[PATCH] utf8 flag support on perl lib

Sat Jan 12 16:09:08 UTC 2008

On Sat, Jan 12, 2008 at 13:38:38 +0100, Peter J. Holzer wrote:
> * A floating point value: Same as the integers, except that on at least
>   some perl implementations the FP -> string -> FP conversion may lose
>   some precision (but that's a bug in perl).
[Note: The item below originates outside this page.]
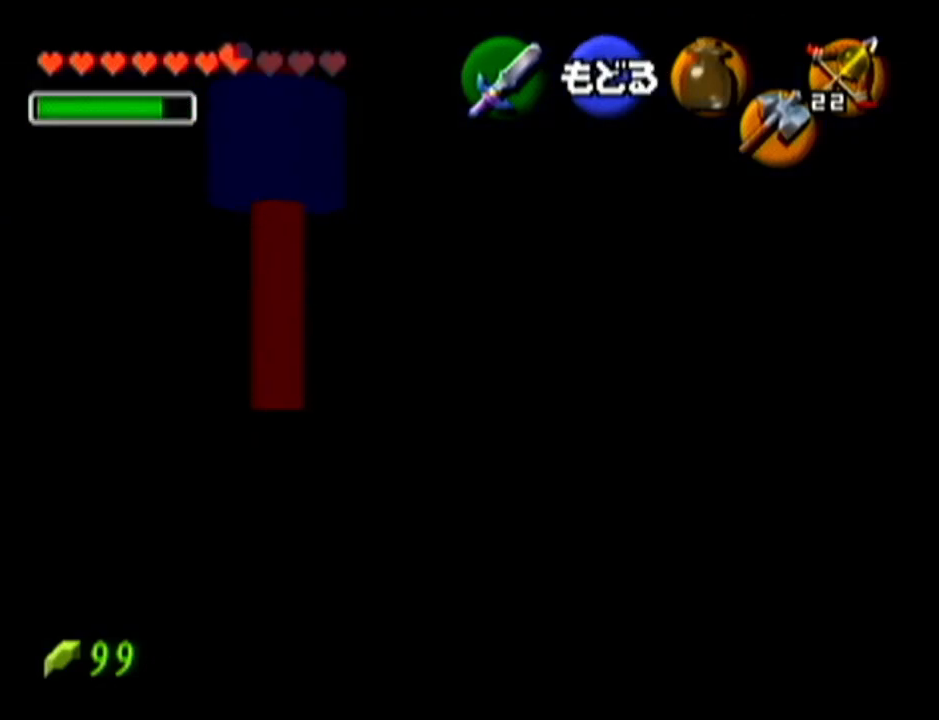
{"buttons": ["C_RIGHT"], "left_stick": "left", "events": [[300, "left_stick", "left"], [384, "C_RIGHT", "up"], [417, "C_RIGHT", "down"]]}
It's not a bug in Perl, but common user misunderstanding.  Being
dynamically typed language is different from having automatic
conversion into strings.  When you store floats to file you can either
stringify it, or pack() it, depending on what you are trying to
achieve.  _Stringification_ is simply not a substitute for
_serialization_.  C::M could just use Storable in all cases, but there
are actually two APIs in it: one is raw, byte-oriented, Perl-unaware
(passing scalar _buffers_), and one is Perl aware (passing references,
including references to scalars, they are not an exception).  It's a
mere coincidence that some scalar types are automatically converted to
such "octet buffers".  And that's why proposed solution has to call
Perl internal functions---it solves the wrong problem in a wrong way.

But this misunderstanding is very common in Perl world, and I myself
put $memd->set('key', 123); in example section of C::M::F (thankfully
it isn't 1.23 :)).  And since the reality is how one observers it,
there's no point in trying to change this.  If there are users who
demand the functionality, let's have it, wrong as it is ;).  As long
as it is disabled by default everyone should be satisfied.

I'm adding the following to my TODO list for C::M::F (can't help with
C::M, sorry):

  Add constructor parameter

    encoding => 'preserve' | 'force' (default: undef, i.e. neither)

'preserve' would mean "save on store and restore on fetch", 'force'
would mean "forcefully make Perl think it's a text string" (this would
be needed for the scenarios I outlined earlier, i.e. when the side
that does the store doesn't set any flag but fetching side is
confident that fetched data is the text in the right encoding).

Peter, could you please enlighten me with the expert opinion if I should
use Encode::is_utf8 and Encode::_utf8_on like Tatsuki-san did, or have
I use utf8::is_utf8(), utf8::upgrade(), utf8::downgrade(), to get
_any_ encoding work, not just UTF-8?  Would be nice if you outline the
algorithm then.  Thanks in advance!

Finally, I'd like to note that addition to the TODO list is not a
promise to implement the feature.  The matter requires more
consideration.

-- 
   Tomash Brechko